Maybe you need to ask,ab thanaab Fewer repetitions, Why not match firstab What about? In fact, there is more greedy in regular expressions/ Rules with higher priority for laziness:
The first match has the highest priority——The match that begins earliest wins.

     E. Notes

grammar:(?#comment)

    for example:2[0-4]\d(?#200-249)|25[0-5](?#250-255)|[01]?\d\d?(?#0-199)

    Be careful: If using notes, You need to be very careful not to have spaces before the parentheses in the comment, Some characters such as line breaks, If you can ignore these characters, It is better to use“ Ignore whitespace in pattern” option, NamelyC# in
RegexOptions EnumerativeIgnorePatternWhitespace option(C# MediumRegexOptions Enumeration will be mentioned below).

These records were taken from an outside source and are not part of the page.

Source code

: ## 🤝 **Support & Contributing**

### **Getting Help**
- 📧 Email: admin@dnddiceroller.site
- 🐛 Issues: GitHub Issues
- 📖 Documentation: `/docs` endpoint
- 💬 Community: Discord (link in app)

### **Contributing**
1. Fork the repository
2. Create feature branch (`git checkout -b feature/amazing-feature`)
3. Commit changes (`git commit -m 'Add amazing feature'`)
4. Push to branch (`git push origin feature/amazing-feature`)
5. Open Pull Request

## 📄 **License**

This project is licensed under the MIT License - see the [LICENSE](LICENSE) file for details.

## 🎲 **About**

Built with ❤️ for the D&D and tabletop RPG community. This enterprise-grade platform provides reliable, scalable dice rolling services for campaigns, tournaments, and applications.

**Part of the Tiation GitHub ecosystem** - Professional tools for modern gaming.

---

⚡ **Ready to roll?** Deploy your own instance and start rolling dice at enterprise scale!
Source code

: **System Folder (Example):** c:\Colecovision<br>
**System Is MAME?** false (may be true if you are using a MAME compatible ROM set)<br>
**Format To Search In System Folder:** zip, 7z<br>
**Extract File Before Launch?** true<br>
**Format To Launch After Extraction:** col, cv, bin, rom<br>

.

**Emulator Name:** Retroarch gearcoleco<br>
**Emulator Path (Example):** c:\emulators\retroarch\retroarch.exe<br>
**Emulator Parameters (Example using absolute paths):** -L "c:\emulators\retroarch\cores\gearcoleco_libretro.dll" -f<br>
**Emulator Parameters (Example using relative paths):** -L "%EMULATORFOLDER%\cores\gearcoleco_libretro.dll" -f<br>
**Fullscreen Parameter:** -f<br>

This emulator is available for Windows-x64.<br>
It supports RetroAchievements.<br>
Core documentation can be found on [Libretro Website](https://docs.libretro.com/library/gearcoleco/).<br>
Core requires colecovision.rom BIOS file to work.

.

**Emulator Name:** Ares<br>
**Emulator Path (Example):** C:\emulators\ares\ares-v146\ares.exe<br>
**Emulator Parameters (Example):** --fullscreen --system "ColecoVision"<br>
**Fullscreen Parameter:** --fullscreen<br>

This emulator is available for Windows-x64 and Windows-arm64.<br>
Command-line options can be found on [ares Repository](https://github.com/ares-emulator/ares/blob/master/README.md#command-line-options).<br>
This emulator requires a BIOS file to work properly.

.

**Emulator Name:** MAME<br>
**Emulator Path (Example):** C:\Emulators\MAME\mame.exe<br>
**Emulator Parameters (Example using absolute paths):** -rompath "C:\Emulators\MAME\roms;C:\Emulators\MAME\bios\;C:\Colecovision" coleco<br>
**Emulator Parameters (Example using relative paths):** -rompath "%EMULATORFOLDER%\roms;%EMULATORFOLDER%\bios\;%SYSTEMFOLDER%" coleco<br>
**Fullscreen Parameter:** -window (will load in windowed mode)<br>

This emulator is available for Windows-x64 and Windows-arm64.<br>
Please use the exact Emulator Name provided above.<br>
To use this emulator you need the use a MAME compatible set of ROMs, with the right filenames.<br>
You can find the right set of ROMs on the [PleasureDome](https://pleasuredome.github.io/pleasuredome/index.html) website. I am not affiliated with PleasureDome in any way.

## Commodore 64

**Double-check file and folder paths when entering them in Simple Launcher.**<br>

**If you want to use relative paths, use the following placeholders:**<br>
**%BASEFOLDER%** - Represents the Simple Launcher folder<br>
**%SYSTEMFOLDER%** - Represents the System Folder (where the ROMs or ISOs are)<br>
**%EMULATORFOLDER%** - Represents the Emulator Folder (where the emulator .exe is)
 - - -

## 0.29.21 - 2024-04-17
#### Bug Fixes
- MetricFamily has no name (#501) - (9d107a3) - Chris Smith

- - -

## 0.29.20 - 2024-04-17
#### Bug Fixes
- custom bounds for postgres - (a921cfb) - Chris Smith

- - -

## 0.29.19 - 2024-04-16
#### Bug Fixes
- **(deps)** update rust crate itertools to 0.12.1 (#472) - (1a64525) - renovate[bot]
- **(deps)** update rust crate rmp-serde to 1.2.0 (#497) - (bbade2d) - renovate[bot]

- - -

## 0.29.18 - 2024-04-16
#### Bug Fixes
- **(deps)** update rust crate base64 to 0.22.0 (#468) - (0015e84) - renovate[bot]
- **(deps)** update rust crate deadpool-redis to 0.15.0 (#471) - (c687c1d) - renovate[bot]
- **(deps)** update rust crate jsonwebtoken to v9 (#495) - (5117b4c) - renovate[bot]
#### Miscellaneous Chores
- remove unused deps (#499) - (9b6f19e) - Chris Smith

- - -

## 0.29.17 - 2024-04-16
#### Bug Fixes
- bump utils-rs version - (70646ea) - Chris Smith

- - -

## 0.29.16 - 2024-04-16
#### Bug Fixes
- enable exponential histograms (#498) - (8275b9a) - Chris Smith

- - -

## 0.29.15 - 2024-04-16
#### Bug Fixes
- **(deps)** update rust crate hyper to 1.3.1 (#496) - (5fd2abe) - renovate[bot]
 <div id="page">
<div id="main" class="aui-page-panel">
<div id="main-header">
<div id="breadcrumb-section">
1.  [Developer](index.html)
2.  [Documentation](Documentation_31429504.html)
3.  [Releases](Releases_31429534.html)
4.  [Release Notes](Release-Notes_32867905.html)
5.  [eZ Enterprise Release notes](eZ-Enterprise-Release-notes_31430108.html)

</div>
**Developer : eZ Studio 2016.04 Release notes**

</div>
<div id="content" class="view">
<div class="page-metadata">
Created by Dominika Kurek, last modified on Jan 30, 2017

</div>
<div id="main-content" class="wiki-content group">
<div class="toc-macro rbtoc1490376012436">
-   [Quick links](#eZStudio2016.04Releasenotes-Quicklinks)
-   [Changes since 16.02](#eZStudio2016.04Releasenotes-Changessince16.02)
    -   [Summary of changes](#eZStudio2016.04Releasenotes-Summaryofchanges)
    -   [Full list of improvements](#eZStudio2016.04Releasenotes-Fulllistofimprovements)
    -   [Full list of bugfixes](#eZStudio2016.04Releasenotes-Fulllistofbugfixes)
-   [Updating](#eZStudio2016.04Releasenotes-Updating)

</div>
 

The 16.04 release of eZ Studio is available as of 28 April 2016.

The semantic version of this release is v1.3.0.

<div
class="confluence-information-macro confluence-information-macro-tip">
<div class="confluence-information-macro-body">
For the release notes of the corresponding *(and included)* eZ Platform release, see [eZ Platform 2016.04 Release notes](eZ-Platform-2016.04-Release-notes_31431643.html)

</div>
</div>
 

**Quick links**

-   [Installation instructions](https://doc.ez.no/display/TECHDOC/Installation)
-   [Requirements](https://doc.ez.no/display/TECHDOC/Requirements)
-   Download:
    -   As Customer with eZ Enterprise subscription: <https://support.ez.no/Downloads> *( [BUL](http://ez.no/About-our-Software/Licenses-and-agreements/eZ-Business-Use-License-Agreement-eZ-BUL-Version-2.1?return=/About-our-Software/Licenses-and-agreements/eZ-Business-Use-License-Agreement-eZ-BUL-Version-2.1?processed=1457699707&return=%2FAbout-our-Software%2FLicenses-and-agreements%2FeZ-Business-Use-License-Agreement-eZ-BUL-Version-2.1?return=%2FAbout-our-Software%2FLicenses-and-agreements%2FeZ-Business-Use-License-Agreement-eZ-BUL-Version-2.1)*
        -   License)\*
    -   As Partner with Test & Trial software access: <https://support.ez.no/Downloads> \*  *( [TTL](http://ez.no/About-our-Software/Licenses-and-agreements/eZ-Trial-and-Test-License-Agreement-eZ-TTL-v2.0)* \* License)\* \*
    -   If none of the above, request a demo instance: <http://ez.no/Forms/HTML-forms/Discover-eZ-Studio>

      F. C# Processing options in

stayC# in, have access toRegexOptions  Enumeration to selectC# How to deal with regular expressions. Below isMSDN inRegexOptions  About members of enumeration:

      C# inCapture class,Group class,Match class

Capture class
: Represents the result in a single subexpression capture.Capture Class represents a substring in a single successful capture. This class does not have a public constructor, Can fromGroup Class orMatch Get aCapture Object collection of class.Capture Class has three common properties, NamelyIndex,Length andValue.Index Represents the position of the first character of the captured substring.Length Represents the length of the captured substring,Value Represents a captured substring.

Group class
: Represents information grouped in a regular expression. This class provides support for group matching regular expressions. This class does not have a public constructor. Can fromMatch Get aGroup Class set. If the grouping in a regular expression is named, You can access it by name, If not named, Can be accessed by subscript. Be careful: Every lastMatch OfGroups No0 Element(Groups[0]) This is all this.Match Captured string, AlsoCapture OfValue.

Match class
: Represents the result of a single regular expression match. This class also has no public constructor, Can fromRegex ClassMatch() Method to get an instance of this class, It can also be usedRegex ClassMatches() Method to get a set of given classes.

All three classes can represent the result of a single regular expression matching, butMatch Class to get more details, Contains capture and grouping information. therefore,Match Class is the most commonly used of these three classes.